De huidige generatie studenten is daarnaast ondergedompeld in het technologische leven en daardoor volgens Sikkema minder oplettend. ‘De student is eraan gewend allerlei persoonlijke informatie te delen via apparaten als smartphones. Tegenwoordig is het risico dat er iets misgaat wel aanwezig, maar nog niet enorm, dus een voorzichtige houding lijkt hen onnodig.’
Bewuste bescherming
Studenten weten dat online privacy belangrijk is, zo blijkt uit het Qrius-onderzoek. ‘De risico’s waarover ik sprak zijn echter nog niet bekend onder veel studenten’, zegt Hoepman. Sikkema is het hiermee eens. ‘De ondervraagden in ons onderzoek geven niet voor niets expliciet aan betere voorlichting over online privacy te willen krijgen.’

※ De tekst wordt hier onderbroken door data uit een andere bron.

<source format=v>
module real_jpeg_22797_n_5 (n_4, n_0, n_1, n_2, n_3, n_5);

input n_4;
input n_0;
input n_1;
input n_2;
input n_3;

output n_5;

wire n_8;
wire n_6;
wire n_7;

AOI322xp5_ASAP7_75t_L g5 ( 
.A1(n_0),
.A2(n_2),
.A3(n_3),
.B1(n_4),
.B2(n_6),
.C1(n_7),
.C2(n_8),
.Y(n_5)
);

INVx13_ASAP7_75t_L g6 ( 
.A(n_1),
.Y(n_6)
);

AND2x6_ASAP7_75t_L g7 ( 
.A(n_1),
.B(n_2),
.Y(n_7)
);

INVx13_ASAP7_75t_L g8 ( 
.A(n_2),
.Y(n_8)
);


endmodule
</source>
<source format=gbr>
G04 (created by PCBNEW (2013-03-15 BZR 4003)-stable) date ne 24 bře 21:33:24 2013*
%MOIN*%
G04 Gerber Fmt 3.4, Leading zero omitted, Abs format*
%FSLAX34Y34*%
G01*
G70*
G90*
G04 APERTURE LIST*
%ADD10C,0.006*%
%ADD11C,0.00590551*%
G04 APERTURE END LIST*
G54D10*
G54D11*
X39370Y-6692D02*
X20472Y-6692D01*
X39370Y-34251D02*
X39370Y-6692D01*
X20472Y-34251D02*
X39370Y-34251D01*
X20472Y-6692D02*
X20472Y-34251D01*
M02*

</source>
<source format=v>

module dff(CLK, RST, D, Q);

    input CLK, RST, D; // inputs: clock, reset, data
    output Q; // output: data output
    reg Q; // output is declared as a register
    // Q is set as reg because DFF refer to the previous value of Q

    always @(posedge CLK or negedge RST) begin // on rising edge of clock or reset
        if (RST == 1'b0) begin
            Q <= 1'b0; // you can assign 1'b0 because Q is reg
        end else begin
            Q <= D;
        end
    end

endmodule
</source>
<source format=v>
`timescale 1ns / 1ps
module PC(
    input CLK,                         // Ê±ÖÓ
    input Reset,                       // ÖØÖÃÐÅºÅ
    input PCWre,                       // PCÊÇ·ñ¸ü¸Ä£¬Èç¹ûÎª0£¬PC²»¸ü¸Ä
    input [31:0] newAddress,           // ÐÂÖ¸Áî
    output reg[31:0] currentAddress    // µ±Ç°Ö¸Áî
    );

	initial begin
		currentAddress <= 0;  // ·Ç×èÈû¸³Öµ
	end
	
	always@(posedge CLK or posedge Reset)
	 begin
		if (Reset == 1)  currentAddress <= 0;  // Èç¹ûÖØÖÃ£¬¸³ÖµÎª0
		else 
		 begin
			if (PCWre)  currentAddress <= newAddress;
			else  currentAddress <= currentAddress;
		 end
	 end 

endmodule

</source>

Als studenten zich bewuster zijn van de gevaren, kunnen ze zich weren tegen apps die enorm veel persoonlijke informatie opvragen. Hoepman noemt WhatsApp als voorbeeld. ‘Als je je bewust bent van de gevaren van online privacy, kun je het bedrijfsleven dwingen om privacygevoelige maatregelen te treffen. Vóór begin april was WhatsApp totaal niet privacyvriendelijk, omdat de app alle contacten uit je adresboek nam en je berichten opsloeg op een centrale server. Dankzij maatschappelijke druk is dit laatste niet meer het geval met zogenaamde end-to-end-encryptie, waardoor de inhoud van je berichten nu privé blijft. Je adresboek wordt wel nog steeds gedeeld met WhatsApp.’ De situatie is nu veiliger, maar alleen doordat deze maatregel bij WhatsApp is afgedwongen.

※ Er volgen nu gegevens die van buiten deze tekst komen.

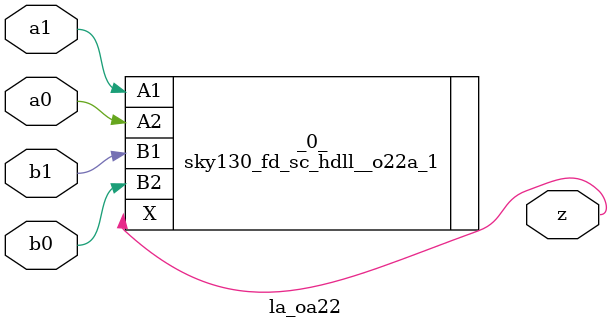
<source format=v>

/* Generated by Yosys 0.44 (git sha1 80ba43d26, g++ 11.4.0-1ubuntu1~22.04 -fPIC -O3) */

(* top =  1  *)
(* src = "generated" *)
module la_oa22 (
    a0,
    a1,
    b0,
    b1,
    z
);
  (* src = "generated" *)
  input a0;
  wire a0;
  (* src = "generated" *)
  input a1;
  wire a1;
  (* src = "generated" *)
  input b0;
  wire b0;
  (* src = "generated" *)
  input b1;
  wire b1;
  (* src = "generated" *)
  output z;
  wire z;
  sky130_fd_sc_hdll__o22a_1 _0_ (
      .A1(a1),
      .A2(a0),
      .B1(b1),
      .B2(b0),
      .X (z)
  );
endmodule

</source>
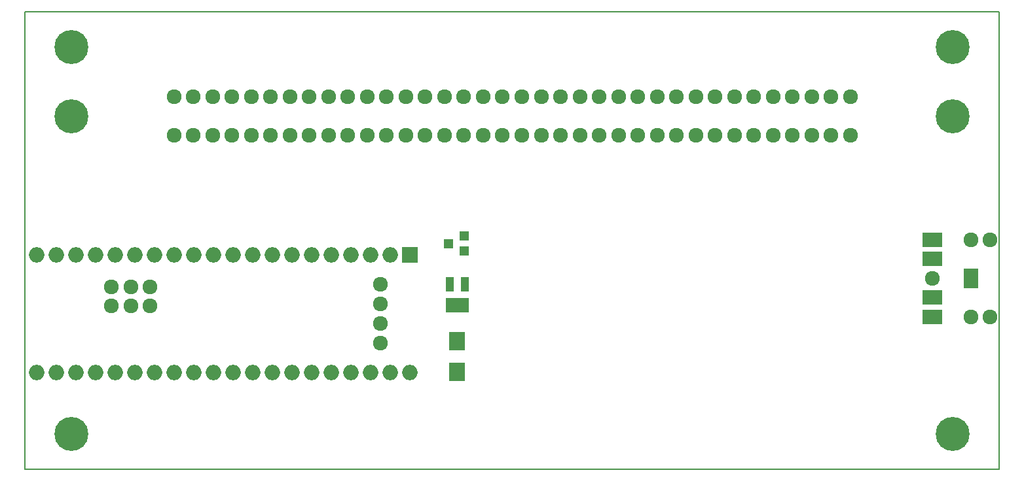
<source format=gbr>
G04 #@! TF.FileFunction,Soldermask,Top*
%FSLAX46Y46*%
G04 Gerber Fmt 4.6, Leading zero omitted, Abs format (unit mm)*
G04 Created by KiCad (PCBNEW 4.0.4-stable) date 12/28/18 13:00:29*
%MOMM*%
%LPD*%
G01*
G04 APERTURE LIST*
%ADD10C,0.100000*%
%ADD11C,0.150000*%
%ADD12C,4.400000*%
%ADD13C,1.924000*%
%ADD14R,2.000000X2.000000*%
%ADD15O,2.000000X2.000000*%
%ADD16R,1.900000X2.600000*%
%ADD17R,2.600000X1.900000*%
%ADD18R,1.300000X1.200000*%
%ADD19R,2.100000X2.400000*%
%ADD20R,1.050000X1.960000*%
G04 APERTURE END LIST*
D10*
D11*
X211500000Y-150700000D02*
X211500000Y-91500000D01*
X85500000Y-150700000D02*
X85500000Y-91500000D01*
X85500000Y-91500000D02*
X211500000Y-91500000D01*
X85500000Y-150700000D02*
X211500000Y-150700000D01*
D12*
X91501100Y-105003600D03*
D13*
X192251100Y-107503600D03*
X189751100Y-107503600D03*
X187251100Y-107503600D03*
X184751100Y-107503600D03*
X182251100Y-107503600D03*
X179751100Y-107503600D03*
X177251100Y-107503600D03*
X174751100Y-107503600D03*
X172251100Y-107503600D03*
X169751100Y-107503600D03*
X167251100Y-107503600D03*
X164751100Y-107503600D03*
X162251100Y-107503600D03*
X159751100Y-107503600D03*
X157251100Y-107503600D03*
X154751100Y-107503600D03*
X152251100Y-107503600D03*
X149751100Y-107503600D03*
X147251100Y-107503600D03*
X144751100Y-107503600D03*
X142251100Y-107503600D03*
X139751100Y-107503600D03*
X137251100Y-107503600D03*
X134751100Y-107503600D03*
X132251100Y-107503600D03*
X129751100Y-107503600D03*
X127251100Y-107503600D03*
X124751100Y-107503600D03*
X122251100Y-107503600D03*
X119751100Y-107503600D03*
X117251100Y-107503600D03*
X114751100Y-107503600D03*
X112251100Y-107503600D03*
X109751100Y-107503600D03*
X107251100Y-107503600D03*
X104751100Y-107503600D03*
X192251100Y-102503600D03*
X189751100Y-102503600D03*
X187251100Y-102503600D03*
X184751100Y-102503600D03*
X182251100Y-102503600D03*
X179751100Y-102503600D03*
X177251100Y-102503600D03*
X174751100Y-102503600D03*
X172251100Y-102503600D03*
X169751100Y-102503600D03*
X167251100Y-102503600D03*
X164751100Y-102503600D03*
X162251100Y-102503600D03*
X159751100Y-102503600D03*
X157251100Y-102503600D03*
X154751100Y-102503600D03*
X152251100Y-102503600D03*
X149751100Y-102503600D03*
X147251100Y-102503600D03*
X144751100Y-102503600D03*
X142251100Y-102503600D03*
X139751100Y-102503600D03*
X137251100Y-102503600D03*
X134751100Y-102503600D03*
X132251100Y-102503600D03*
X129751100Y-102503600D03*
X127251100Y-102503600D03*
X124751100Y-102503600D03*
X122251100Y-102503600D03*
X119751100Y-102503600D03*
X117251100Y-102503600D03*
X114751100Y-102503600D03*
X112251100Y-102503600D03*
X109751100Y-102503600D03*
X107251100Y-102503600D03*
X104751100Y-102503600D03*
D12*
X205501100Y-105003600D03*
X205500000Y-96000000D03*
X91500000Y-96000000D03*
D13*
X96700000Y-127100000D03*
X99200000Y-127100000D03*
X101700000Y-127100000D03*
D14*
X135300000Y-123000000D03*
D15*
X87040000Y-138240000D03*
X132760000Y-123000000D03*
X89580000Y-138240000D03*
X130220000Y-123000000D03*
X92120000Y-138240000D03*
X127680000Y-123000000D03*
X94660000Y-138240000D03*
X125140000Y-123000000D03*
X97200000Y-138240000D03*
X122600000Y-123000000D03*
X99740000Y-138240000D03*
X120060000Y-123000000D03*
X102280000Y-138240000D03*
X117520000Y-123000000D03*
X104820000Y-138240000D03*
X114980000Y-123000000D03*
X107360000Y-138240000D03*
X112440000Y-123000000D03*
X109900000Y-138240000D03*
X109900000Y-123000000D03*
X112440000Y-138240000D03*
X107360000Y-123000000D03*
X114980000Y-138240000D03*
X104820000Y-123000000D03*
X117520000Y-138240000D03*
X102280000Y-123000000D03*
X120060000Y-138240000D03*
X99740000Y-123000000D03*
X122600000Y-138240000D03*
X97200000Y-123000000D03*
X125140000Y-138240000D03*
X94660000Y-123000000D03*
X127680000Y-138240000D03*
X92120000Y-123000000D03*
X130220000Y-138240000D03*
X89580000Y-123000000D03*
X132760000Y-138240000D03*
X87040000Y-123000000D03*
X135300000Y-138240000D03*
D13*
X131490000Y-134430000D03*
X131490000Y-131890000D03*
X131490000Y-129350000D03*
X131490000Y-126810000D03*
X101700000Y-129600000D03*
X99200000Y-129600000D03*
X96700000Y-129600000D03*
D12*
X205500000Y-146200000D03*
D13*
X202800000Y-126000000D03*
X207800000Y-121000000D03*
X207800000Y-131000000D03*
X210300000Y-121000000D03*
X210300000Y-131000000D03*
D16*
X207800000Y-126000000D03*
D17*
X202800000Y-123500000D03*
X202800000Y-128500000D03*
X202800000Y-131000000D03*
X202800000Y-121000000D03*
D18*
X142300000Y-122450000D03*
X142300000Y-120550000D03*
X140300000Y-121500000D03*
D19*
X141400000Y-138100000D03*
X141400000Y-134100000D03*
D20*
X140450000Y-129450000D03*
X141400000Y-129450000D03*
X142350000Y-129450000D03*
X142350000Y-126750000D03*
X140450000Y-126750000D03*
D12*
X91500000Y-146200000D03*
M02*

</source>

Online privacy verwaarlozen is een grote misstap. Het is als student tegenwoordig misschien makkelijk om tijdens college je smartphone te pakken en van alles het web op te slingeren, maar het is ook gevaarlijk: identiteitsfraude, profilering met prijsdiscriminatie en reputatieschade liggen op de loer. Huidige studenten groeien op in een tijd waarin op steeds grotere schaal persoonsgegevens worden verzameld. Ze zouden daarom met het oog op de toekomst beter moeten nadenken over hoe ze zich tot online privacy willen verhouden. Ze zullen uit hun slaap moeten ontwaken en bewuster moeten worden van de bedreigingen zodat deze effectief in toom kunnen worden gehouden. In de toekomst zal de nieuwsgierige Stasi-agent in je broekzak dan misschien wat minder ballen hebben.